Hello all, I am sure this has been brought up and covered before but being Old School, I thought it would never pertain to me. Went to buy some oil for my lawn tractor and the first place I went to did not have any conventional oil just synthetic, stopped at another place that sells equipment and was able to get the last quart of 10-30 conventional oil he had. He told me that starting soon, all they will carry is synthetic oils. I have a 1985 Craftsman 2, 14HP, a 1994 Craftsman 4000DYT, 18.5HP and a 2019 Cub Cadet zerro turn with a 25HP Kohler Engine. Will I be able to safely use synthetic oils in these? Thanks to all for your help in the past and now, Stay safe. Mike


----------



## bmaverick (Feb 20, 2014)

For summer use, many of these engines can use straight SAE30. But, try to find it and at a good price. Back in2017, I noticed SAE30 climbing in prices by a bunch. It's gotten so bad, many places don't even carry it. 

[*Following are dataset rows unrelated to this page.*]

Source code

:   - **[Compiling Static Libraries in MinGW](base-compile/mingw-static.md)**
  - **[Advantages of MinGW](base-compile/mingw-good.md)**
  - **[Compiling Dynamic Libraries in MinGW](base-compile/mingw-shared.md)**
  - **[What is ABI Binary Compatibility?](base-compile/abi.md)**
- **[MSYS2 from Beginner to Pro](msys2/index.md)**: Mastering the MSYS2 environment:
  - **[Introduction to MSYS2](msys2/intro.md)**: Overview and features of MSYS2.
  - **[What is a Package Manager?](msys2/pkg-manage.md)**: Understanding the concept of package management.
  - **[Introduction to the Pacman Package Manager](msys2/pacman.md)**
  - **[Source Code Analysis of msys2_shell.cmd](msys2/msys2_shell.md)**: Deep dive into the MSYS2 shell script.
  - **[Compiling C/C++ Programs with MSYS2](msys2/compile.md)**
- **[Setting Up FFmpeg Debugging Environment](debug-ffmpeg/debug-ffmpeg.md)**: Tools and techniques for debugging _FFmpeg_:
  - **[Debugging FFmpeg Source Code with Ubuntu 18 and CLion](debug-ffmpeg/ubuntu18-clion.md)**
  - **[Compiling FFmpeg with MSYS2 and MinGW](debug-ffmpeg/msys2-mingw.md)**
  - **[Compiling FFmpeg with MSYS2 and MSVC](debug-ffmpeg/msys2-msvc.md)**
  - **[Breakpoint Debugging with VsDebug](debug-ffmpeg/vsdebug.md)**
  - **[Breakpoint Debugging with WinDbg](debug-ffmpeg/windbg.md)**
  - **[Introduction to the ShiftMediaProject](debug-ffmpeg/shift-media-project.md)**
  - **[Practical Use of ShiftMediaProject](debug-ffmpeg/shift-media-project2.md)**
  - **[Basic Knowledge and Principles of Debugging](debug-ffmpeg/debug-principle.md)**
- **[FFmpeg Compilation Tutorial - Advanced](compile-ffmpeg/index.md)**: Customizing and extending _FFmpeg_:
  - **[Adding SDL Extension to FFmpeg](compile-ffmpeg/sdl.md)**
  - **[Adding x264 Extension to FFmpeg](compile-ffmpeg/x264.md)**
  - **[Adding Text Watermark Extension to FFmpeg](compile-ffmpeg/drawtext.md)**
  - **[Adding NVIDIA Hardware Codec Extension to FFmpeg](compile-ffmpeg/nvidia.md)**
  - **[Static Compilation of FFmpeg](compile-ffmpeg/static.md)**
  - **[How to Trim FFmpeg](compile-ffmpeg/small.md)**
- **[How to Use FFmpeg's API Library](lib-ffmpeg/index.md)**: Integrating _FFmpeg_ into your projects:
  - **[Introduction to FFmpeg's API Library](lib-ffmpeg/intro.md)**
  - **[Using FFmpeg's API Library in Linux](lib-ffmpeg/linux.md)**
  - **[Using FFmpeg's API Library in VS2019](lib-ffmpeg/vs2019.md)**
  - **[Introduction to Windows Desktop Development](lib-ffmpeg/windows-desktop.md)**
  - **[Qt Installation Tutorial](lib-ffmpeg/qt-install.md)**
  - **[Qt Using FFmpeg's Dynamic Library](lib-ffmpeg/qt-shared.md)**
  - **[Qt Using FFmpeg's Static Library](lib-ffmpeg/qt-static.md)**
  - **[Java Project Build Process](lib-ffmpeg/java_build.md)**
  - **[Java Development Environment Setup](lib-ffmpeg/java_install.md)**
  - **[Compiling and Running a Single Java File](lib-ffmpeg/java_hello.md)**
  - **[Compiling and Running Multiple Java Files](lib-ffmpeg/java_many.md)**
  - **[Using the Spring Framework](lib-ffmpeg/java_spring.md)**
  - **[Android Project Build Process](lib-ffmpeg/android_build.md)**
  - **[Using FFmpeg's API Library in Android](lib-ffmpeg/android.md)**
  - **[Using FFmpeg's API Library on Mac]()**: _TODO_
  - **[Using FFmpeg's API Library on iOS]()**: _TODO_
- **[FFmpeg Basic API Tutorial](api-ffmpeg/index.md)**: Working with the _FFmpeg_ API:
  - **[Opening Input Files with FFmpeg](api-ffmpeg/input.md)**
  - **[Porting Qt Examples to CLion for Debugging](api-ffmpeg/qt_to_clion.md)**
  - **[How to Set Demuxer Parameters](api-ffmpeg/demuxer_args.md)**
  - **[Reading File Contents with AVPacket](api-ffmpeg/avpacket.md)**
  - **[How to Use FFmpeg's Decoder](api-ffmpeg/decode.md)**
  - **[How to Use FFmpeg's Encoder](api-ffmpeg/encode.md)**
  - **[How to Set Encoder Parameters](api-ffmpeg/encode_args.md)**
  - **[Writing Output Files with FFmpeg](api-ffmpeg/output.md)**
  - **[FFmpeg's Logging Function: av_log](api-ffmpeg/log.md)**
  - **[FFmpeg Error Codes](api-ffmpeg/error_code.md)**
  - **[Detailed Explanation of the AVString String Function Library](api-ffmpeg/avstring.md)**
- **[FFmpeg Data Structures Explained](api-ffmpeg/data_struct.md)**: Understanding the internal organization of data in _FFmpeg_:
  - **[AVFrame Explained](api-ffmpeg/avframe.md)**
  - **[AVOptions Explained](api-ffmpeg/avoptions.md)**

Like stated on other forums, synthetic oil doesn't have too much of a benefit for lawn engines. It needs to be changed just as frequently as the dino oil did.


----------



## SidecarFlip (Mar 25, 2021)

I use non detergent straight 30 weight in the crankcases of my pressure washers and it gets changed yearly along with the engine oil (which happens to be 5-40 T6 anyway.

Straight 30 weight non detergent and detergent is always available at Autozone and Oh really's around here. Haven't seen the price to be overly high, inflation is impacting all lubricants, just like everything else.


----------



## SidecarFlip (Mar 25, 2021)

Far as I'm aware of, the only place where you want to use conventional oils are the pressure washers crankcase's as specified by the manufacturer's and the front wheel assist differentials on a 4wd tractor and that of course takes either the gearcase fluid (whatever that is) or in my case 85-90 or 85-140 GL 4-5 hypoid oil.


----------